"Kamu dan para imam dari keturunanmu sesudahku ibarat perahu nabi Nuh; siapa yang naik di atasnya selamat, dan siapa yang menolak (tidak mau mengikuti seruannya) akan tenggelam. Kamu semua seperti bintang ; setiap kali bintang itu tenggelam, terbit lagi bintang sampai hari kiyamat”

(H.R
Imam Bukhari, Al Hakim dan Adz Dzahabi)

Kamis, 18 Maret 2010

TENTANG SYAHADAT DARI ALAM IDE KE REALITAS EMPIRIK

TENTANG SYAHADAT DARI ALAM IDE KE REALITAS EMPIRIK
Oleh : DR. Khozin Affandi

172. dan (ingatlah), ketika Tuhanmu mengeluarkan keturunan anak-anak Adam dari sulbi mereka dan Allah mengambil kesaksian terhadap jiwa mereka (seraya berfirman): "Bukankah aku ini Tuhanmu?" mereka menjawab: "Betul (Engkau Tuhan kami), Kami menjadi saksi". (kami lakukan yang demikian itu) agar di hari kiamat kamu tidak mengatakan: "Sesungguhnya Kami (Bani Adam) adalah orang-orang yang lengah terhadap ini (keesaan Tuhan)"

Materi pokok dari ayat ini adalah mengenai kesaksian manusia akan adanya wujud Tuhan (syahadah). Akan tetapi kesaksian ini tidak terjadi di alam empirik melainkan di alam lain sebelum manusia menginjak alam empirik yaitu alam sebelum manusia dilahirkan, before born, di alam ini manusia telah mengenal ide, atau innate idea. Karena penyaksian ini terjadi di alam sebelum alam empirik, maka tidak mustahil jika manusia lupa atau tidak menyadari kejadian (penyaksian) tersbut.

Oleh sebab itu, ayat ini mengingatkan ayat keturunan Adam mengenai syahadah tersebut supaya nanti pada hari kiamat mereka tidak mencari alasan untuk mengelakkan diri. Lewat ayat ini manusia diberitahu supaya ia menjadi diri yang memiliki pengetahuan tentang syahadah. Peristiwa yang terjadi di alam praempirik ini bisa dikiaskan dengan alambayi yang baru lahir untuk memulai menjalani kehidupan di alam empirik; meskipun bayi ini sudah hidup di alam empirik, namun kesadaran mereka belum berkembang sehingga bayi itu tidak dapat mengingat apa-apa, bahkan tentang nama dirinya. Baru nanti setelah besar dia diberitahu oleh orang tuanya bahwa ia diberi nama fulan. Anehnya si anak ini percaya begitu saja bahwa ia bernama fulan.

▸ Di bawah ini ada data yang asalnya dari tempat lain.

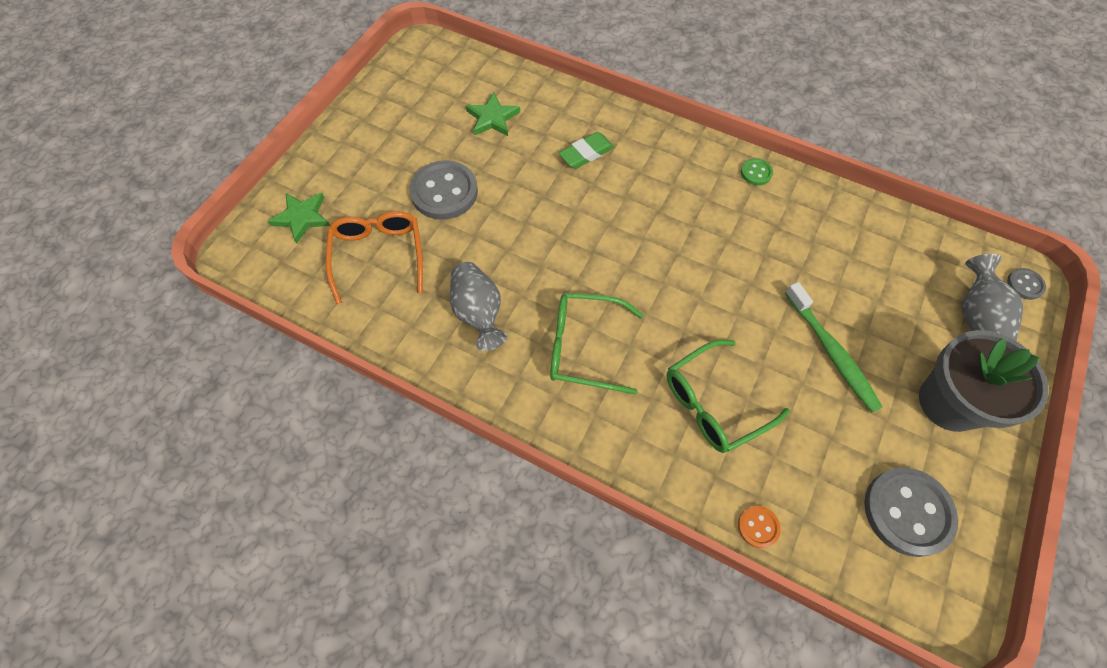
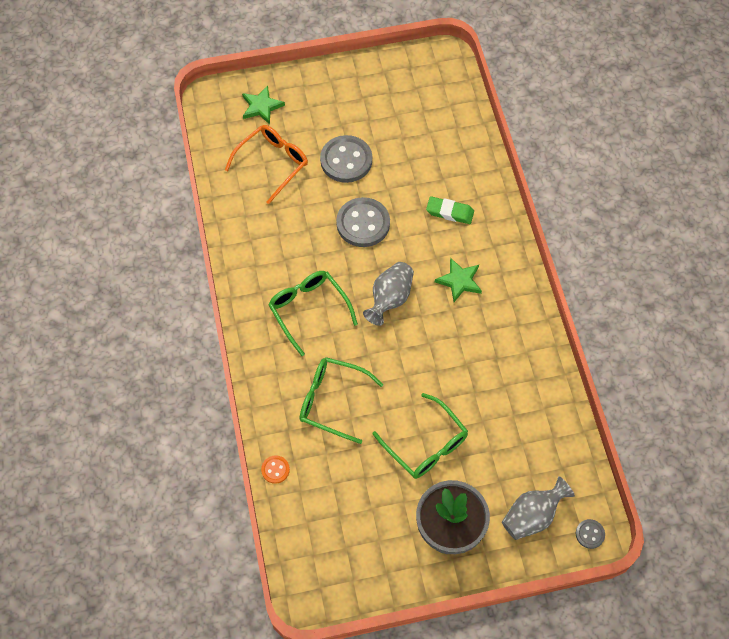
camera: 50 degrees right, 0 degrees up
(478, 313) = (282, 241): grey vase -> grey vase (390, 299)
(492, 118) = (427, 141): green star -> green star (459, 281)
(756, 173) = (530, 319): green button -> none
(832, 352) = (426, 444): green toothbrush -> green glasses
(907, 512) = (351, 543): grey button -> grey button (363, 223)

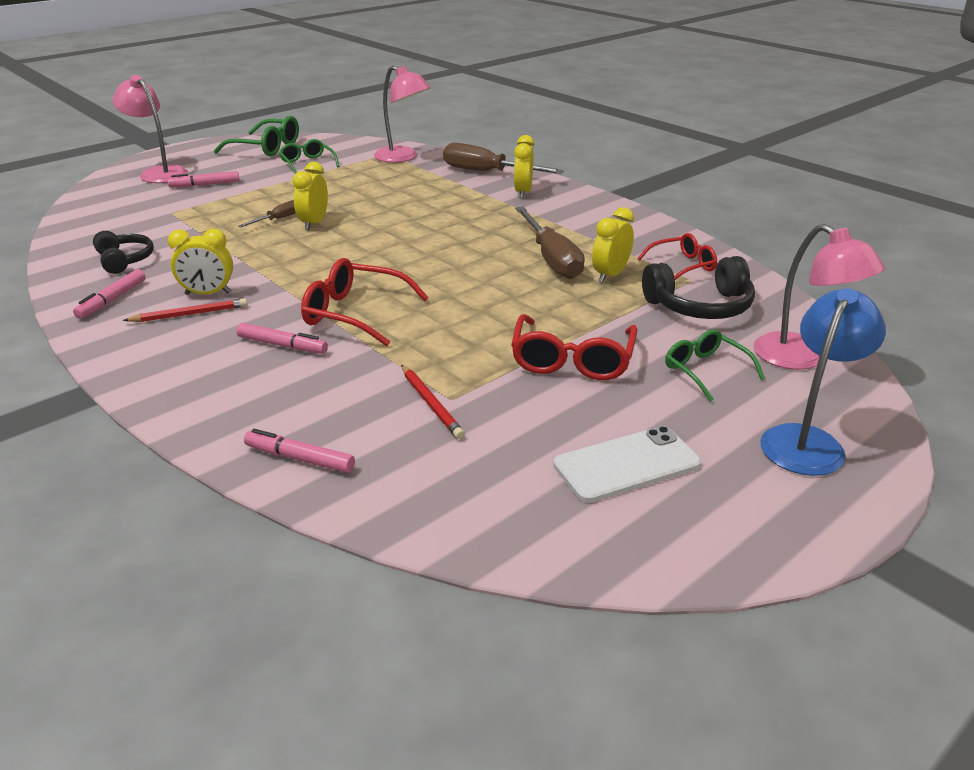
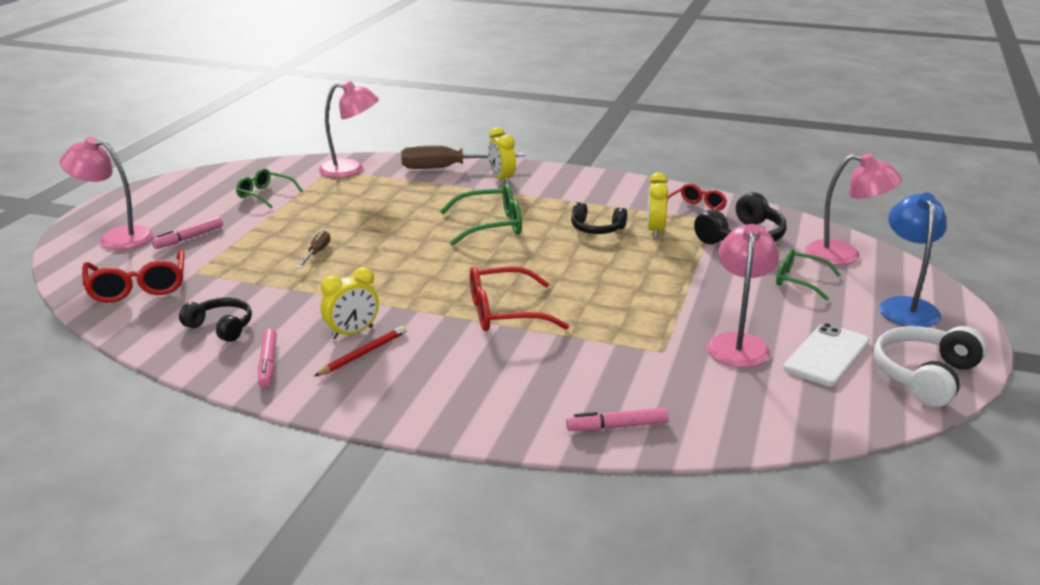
camera: 30 degrees left, 5 degrees down
(266, 148) = (196, 188): green glasses -> green glasses (491, 225)
(282, 345) = (482, 354): pink marker -> none
(314, 223) = (356, 248): yellow clock -> none
(431, 404) = (655, 359): red pencil -> none
(541, 417) = (738, 343): none -> pink lamp
(551, 259) = (596, 229): brown screwdriver -> black headphones
(572, 360) = (708, 299): red glasses -> red glasses (138, 287)
(721, 534) = (925, 376): none -> white headphones

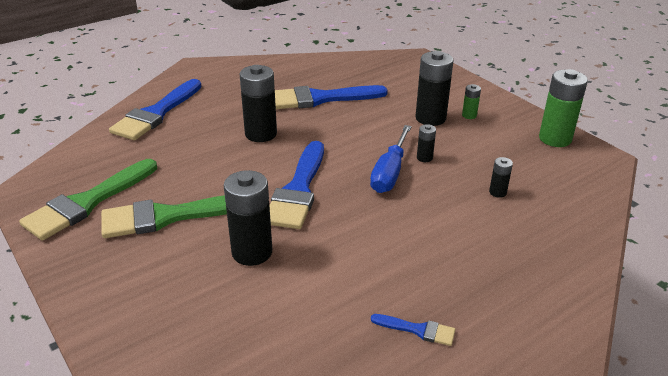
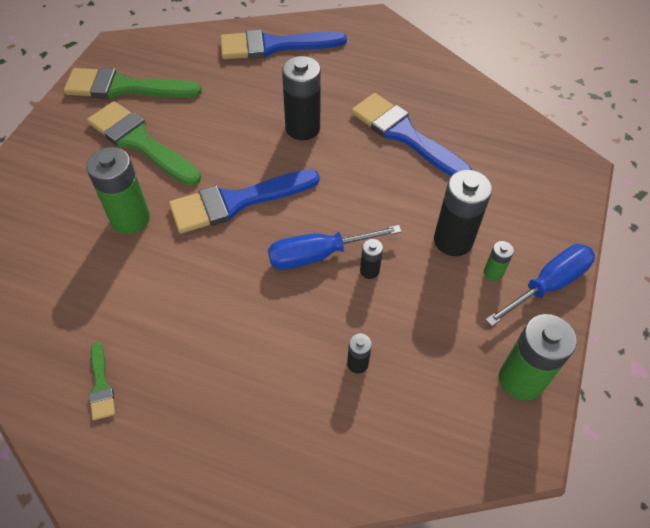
camera: 55 degrees right, 20 degrees up
(252, 252) = (130, 219): black battery -> green battery
(418, 330) = (101, 385): blue brush -> green brush
(494, 102) = (547, 285): none -> blue screwdriver

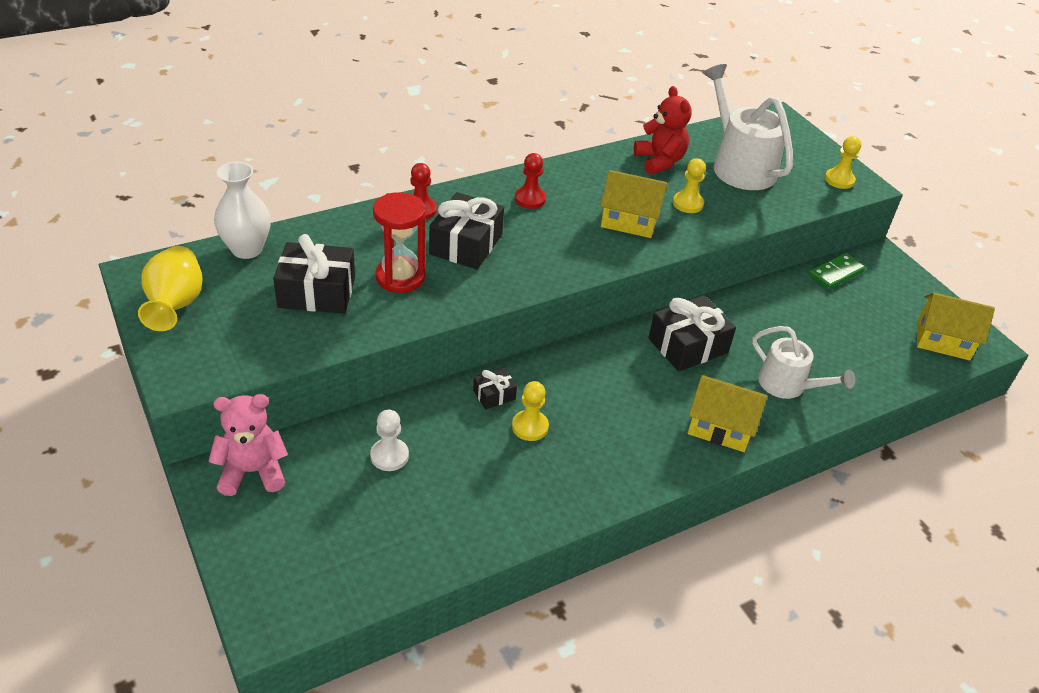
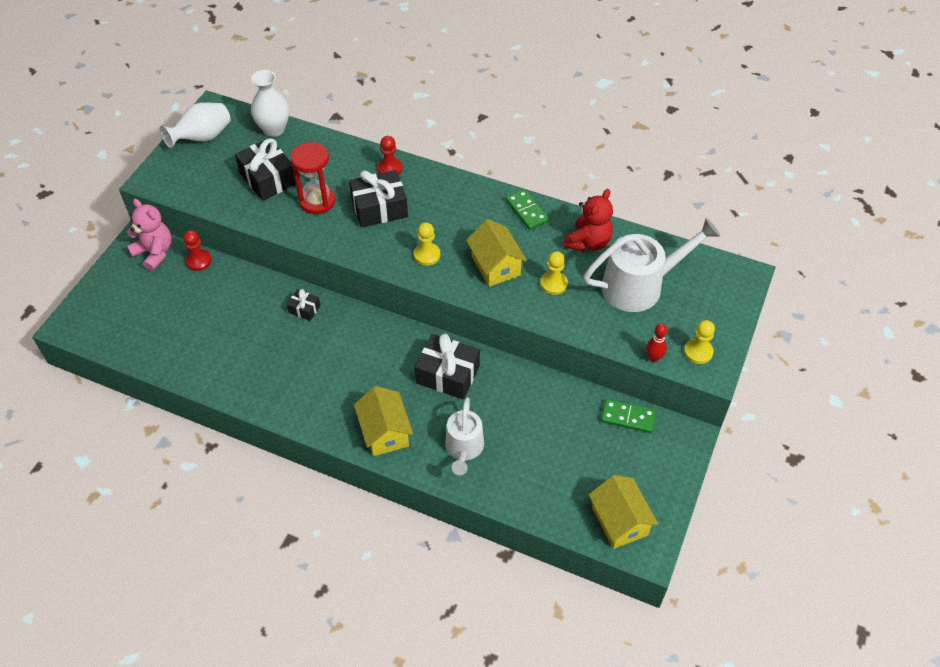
camera: 55 degrees right, 10 degrees up
(175, 305) = (202, 138): yellow vase -> white vase
(389, 456) = (214, 296): white pawn -> none
(530, 199) = (461, 207): red pawn -> red pawn (198, 261)
(530, 427) = (294, 341): yellow pawn -> yellow pawn (427, 255)
(582, 169) = (526, 211): none -> green domino
(739, 165) = (640, 285): white watering can -> white watering can turned 45 degrees clockwise
(825, 203) = (653, 358): none -> red bowling pin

Kita hanya mengajukan logika yang sederhana. Jika di awal alame mpirik saja seseorag tidak menyadari banyak hal yang terjadi pada dirinya ketika masih bayi, apalagi ketika ia masih di alam praempirik. Logika sederhana lainnya ialah; jika berita yang disampaikan oleh orang tentang masa bayinya bisa dipercayainya, apalagi jika verita itu disampaikanoleh Tuhan sang Penguasa Kehidupan Manusia.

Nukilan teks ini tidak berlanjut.